Desse total, cerca de R$ 2,8 milhões já foram pagos, ligados a emendas do deputado Elizeu Nascimento. O nome dele, junto com o do irmão, o vereador Cezinha Nascimento, entrou no radar após a deflagração da chamada Operação Emenda Oculta, que cumpriu mandados nesta semana.
A suspeita, segundo as investigações, é direta: o instituto pode ter sido usado como ponte para desvio de recursos públicos via emendas parlamentares. Um roteiro conhecido, que muda o nome da operação, mas repete o enredo.
A ação é desdobramento da Operação Gorjeta, que já havia afastado o vereador Chico 2000 da Câmara de Cuiabá no início do ano, mostrando que o caso pode ser maior do que parece.

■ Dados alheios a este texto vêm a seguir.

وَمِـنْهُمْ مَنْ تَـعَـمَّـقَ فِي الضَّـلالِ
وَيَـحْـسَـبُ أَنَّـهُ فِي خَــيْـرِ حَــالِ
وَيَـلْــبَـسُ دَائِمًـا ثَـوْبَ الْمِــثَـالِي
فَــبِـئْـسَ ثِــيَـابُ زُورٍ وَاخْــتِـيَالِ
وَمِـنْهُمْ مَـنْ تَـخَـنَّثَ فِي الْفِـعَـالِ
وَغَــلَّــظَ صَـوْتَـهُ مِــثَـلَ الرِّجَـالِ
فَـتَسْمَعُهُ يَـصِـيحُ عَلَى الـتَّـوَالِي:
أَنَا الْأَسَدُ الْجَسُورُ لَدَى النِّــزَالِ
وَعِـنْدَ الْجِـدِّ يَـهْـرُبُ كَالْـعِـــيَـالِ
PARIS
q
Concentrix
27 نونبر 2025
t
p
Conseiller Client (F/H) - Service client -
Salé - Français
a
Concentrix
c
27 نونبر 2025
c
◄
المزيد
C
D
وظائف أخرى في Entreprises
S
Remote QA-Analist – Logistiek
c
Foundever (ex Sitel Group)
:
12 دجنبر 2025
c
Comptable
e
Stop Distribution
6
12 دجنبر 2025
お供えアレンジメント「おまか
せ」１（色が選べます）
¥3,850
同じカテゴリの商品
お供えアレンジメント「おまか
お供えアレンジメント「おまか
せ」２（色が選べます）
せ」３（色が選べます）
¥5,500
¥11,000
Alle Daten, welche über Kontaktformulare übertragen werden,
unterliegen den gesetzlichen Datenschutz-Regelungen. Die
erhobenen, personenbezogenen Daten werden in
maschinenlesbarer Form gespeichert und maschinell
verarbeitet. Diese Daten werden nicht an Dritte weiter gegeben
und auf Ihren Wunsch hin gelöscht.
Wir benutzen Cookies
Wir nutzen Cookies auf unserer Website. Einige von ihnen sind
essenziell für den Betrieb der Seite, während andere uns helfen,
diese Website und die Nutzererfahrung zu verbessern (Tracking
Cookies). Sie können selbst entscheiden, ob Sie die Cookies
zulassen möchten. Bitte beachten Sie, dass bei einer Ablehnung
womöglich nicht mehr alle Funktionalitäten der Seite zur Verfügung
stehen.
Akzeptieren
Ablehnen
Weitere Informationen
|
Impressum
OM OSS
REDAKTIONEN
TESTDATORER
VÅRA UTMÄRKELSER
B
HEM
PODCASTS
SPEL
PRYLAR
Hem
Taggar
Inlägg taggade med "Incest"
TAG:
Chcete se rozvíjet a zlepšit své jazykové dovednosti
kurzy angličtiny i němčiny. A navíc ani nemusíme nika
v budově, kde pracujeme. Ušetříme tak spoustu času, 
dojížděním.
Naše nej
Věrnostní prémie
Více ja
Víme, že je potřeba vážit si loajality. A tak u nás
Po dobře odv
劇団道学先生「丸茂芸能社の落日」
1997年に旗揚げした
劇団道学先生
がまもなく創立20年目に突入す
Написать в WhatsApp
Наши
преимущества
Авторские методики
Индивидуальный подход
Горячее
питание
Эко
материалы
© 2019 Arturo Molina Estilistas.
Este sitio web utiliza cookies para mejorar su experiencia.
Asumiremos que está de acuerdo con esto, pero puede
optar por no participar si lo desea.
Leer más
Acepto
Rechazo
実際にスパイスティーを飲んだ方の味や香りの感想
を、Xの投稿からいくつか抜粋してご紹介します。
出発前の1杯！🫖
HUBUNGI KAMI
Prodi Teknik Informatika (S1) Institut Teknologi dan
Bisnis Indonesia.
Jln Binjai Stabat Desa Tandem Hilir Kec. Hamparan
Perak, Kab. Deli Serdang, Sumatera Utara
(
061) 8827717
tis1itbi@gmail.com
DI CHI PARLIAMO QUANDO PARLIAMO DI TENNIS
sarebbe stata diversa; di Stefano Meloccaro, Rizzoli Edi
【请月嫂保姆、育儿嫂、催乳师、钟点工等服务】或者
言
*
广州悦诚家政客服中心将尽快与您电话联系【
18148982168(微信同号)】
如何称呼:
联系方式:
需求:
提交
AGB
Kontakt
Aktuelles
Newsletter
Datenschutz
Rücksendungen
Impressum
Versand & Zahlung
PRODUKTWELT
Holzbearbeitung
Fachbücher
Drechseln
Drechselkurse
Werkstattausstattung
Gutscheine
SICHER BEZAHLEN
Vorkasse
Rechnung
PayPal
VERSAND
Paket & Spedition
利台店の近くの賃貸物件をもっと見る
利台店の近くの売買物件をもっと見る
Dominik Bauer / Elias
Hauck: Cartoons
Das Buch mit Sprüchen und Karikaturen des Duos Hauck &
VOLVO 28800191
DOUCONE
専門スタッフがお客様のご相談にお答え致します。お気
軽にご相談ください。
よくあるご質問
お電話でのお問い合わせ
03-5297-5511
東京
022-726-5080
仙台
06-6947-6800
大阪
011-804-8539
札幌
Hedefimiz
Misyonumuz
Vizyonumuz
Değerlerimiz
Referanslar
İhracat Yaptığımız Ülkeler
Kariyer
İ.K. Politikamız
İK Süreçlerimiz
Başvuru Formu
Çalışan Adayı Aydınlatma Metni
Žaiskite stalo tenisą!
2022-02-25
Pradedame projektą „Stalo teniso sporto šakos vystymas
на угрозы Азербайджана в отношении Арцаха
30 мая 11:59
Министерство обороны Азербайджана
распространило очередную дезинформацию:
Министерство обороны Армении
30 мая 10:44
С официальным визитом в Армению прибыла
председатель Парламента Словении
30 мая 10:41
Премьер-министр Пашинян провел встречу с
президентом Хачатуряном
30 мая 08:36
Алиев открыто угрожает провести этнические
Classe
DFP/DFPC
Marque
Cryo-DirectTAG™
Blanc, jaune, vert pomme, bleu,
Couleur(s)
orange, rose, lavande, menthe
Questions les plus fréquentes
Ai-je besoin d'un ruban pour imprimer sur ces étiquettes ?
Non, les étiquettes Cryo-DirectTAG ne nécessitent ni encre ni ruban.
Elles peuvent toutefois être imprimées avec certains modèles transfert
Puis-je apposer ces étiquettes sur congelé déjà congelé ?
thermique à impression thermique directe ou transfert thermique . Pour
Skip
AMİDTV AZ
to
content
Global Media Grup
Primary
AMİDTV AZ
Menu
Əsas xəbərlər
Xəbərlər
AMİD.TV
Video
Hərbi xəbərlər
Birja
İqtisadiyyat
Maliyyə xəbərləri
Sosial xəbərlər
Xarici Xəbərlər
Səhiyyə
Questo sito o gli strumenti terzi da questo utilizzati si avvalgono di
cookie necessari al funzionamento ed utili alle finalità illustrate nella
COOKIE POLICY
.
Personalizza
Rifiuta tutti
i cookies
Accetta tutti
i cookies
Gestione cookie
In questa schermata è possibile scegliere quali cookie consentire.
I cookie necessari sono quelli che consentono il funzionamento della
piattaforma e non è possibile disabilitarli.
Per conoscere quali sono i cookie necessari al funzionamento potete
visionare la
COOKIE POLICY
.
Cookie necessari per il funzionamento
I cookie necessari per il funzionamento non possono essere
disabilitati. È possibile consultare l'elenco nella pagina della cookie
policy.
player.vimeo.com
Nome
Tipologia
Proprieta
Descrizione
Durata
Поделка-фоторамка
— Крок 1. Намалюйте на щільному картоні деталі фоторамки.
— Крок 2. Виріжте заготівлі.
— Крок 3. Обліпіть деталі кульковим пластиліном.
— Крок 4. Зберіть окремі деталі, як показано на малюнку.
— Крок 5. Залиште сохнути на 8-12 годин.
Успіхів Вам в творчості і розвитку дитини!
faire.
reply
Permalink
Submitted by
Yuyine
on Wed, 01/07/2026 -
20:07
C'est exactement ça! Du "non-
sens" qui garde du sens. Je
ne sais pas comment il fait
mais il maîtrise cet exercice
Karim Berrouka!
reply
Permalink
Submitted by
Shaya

Outros deputados também aparecem na lista de repasses, como Gilberto Cattani, Dr. Eugênio e Diego Guimarães. Eles destinaram valores para projetos variados, incluindo esporte, cultura e educação. Até o momento, porém, não são alvos da investigação.
Outro ponto que chama atenção são os estornos e reprocessamentos. Um deles, na casa de R$ 2,4 milhões, saiu de cena e depois reapareceu em outra fase da execução orçamentária. Coincidência ou ajuste de rota? É o que a investigação tenta esclarecer.
Em nota, Elizeu Nascimento afirmou que acompanha o caso e reforçou compromisso com a legalidade.
Enquanto isso, a pergunta que fica ; dinheiro público foi parar onde deveria… ou fez um desvio no caminho?